21.3.5. More on the holmes Expert System Shell

So how are these rules actually used? As mentioned, the rule parser we just met is part of the Python-coded holmes expert system shell. This book does not cover holmes in detail due to lack of space; see the PP3E\AI\ExpertSystem directory in this book's examples distribution for its code and documentation. But by way of introduction, holmes is an inference engine that performs forward and backward chaining deduction on rules that you supply. For example, the rule:

 rule pylike if ?X likes coding, ?X likes spam then ?X likes Python

can be used both to prove whether someone likes Python (backward, from "then" to "if"), and to deduce that someone likes Python from a set of known facts (forward, from "if" to "then"). Deductions may span multiple rules, and rules that name the same conclusion represent alternatives. holmes also performs simple pattern-matching along the way to assign the variables that appear in rules (e.g., ?X), and it is able to explain its work.

To make all of this more concrete, let's step through a simple holmes session. The += interactive command adds a new rule to the rule base by running the rule parser, and @@ prints the current rule base:

 C:..\PP3E\Ai\ExpertSystem\holmes\holmes>python holmes.py -Holmes inference engine- holmes> += rule pylike if ?X likes coding, ?X likes spam then ?X likes Python holmes> @@ rule pylike if ?X likes coding, ?X likes spam then ?X likes Python.

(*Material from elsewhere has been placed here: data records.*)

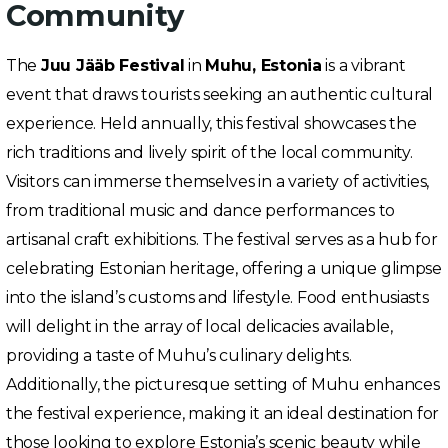
Community
The
Juu Jääb Festival
in
Muhu, Estonia
is a vibrant
event that draws tourists seeking an authentic cultural
experience. Held annually, this festival showcases the
rich traditions and lively spirit of the local community.
Visitors can immerse themselves in a variety of activities,
from traditional music and dance performances to
artisanal craft exhibitions. The festival serves as a hub for
celebrating Estonian heritage, offering a unique glimpse
into the island’s customs and lifestyle. Food enthusiasts
will delight in the array of local delicacies available,
providing a taste of Muhu’s culinary delights.
Additionally, the picturesque setting of Muhu enhances
the festival experience, making it an ideal destination for
those looking to explore Estonia’s scenic beauty while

Now, to kick off a backward-chaining proof of a goal, use the ?- command. A proof explanation is shown here; holmes can also tell you why it is asking a question. Holmes pattern variables can show up in both rules and queries; in rules, variables provide generalization; in a query, they provide an answer:

 holmes> ?- mel likes Python is this true: "mel likes coding" ? y is this true: "mel likes spam" ? y yes: (no variables) show proof ? yes   "mel likes Python" by rule pylike       "mel likes coding" by your answer       "mel likes spam" by your answer more solutions? n holmes> ?- ann likes ?X is this true: "ann likes coding" ? y is this true: "ann likes spam" ? y yes: ann likes Python

Forward chaining from a set of facts to conclusions is started with a +- command. Here, the same rule is being applied but in a different way:

 holmes> +- chris likes spam, chris likes coding I deduced these facts...     chris likes Python I started with these facts...     chris likes spam     chris likes coding time: 0.0

More interestingly, deductions chain through multiple rules when part of a rule's "if" is mentioned in another rule's "then":

 holmes> += rule 1 if thinks ?x then human ?x holmes> += rule 2 if human ?x then mortal ?x holmes> ?- mortal bob is this true: "thinks bob" ? y yes: (no variables) holmes> +- thinks bob I deduced these facts...     human bob     mortal bob I started with these facts...     thinks bob time: 0.0

Finally, the @= command is used to load files of rules that implement more sophisticated knowledge bases; the rule parser is run on each rule in the file. Here is a file that encodes animal classification rules (other example files are available in the book's examples distribution, if you'd like to experiment):

 holmes> @= ..\kbases\zoo.kb holmes> ?- it is a penguin is this true: "has feathers" ? why to prove "it is a penguin" by rule 17 this was part of your original query. is this true: "has feathers" ? y is this true: "able to fly" ? n is this true: "black color" ? y yes: (no variables)

Type stop to end a session and help for a full commands list; see the text files in the holmes directories for more details. Holmes is an old system written before Python 1.0 (and around 1993), but it still works unchanged on all platforms.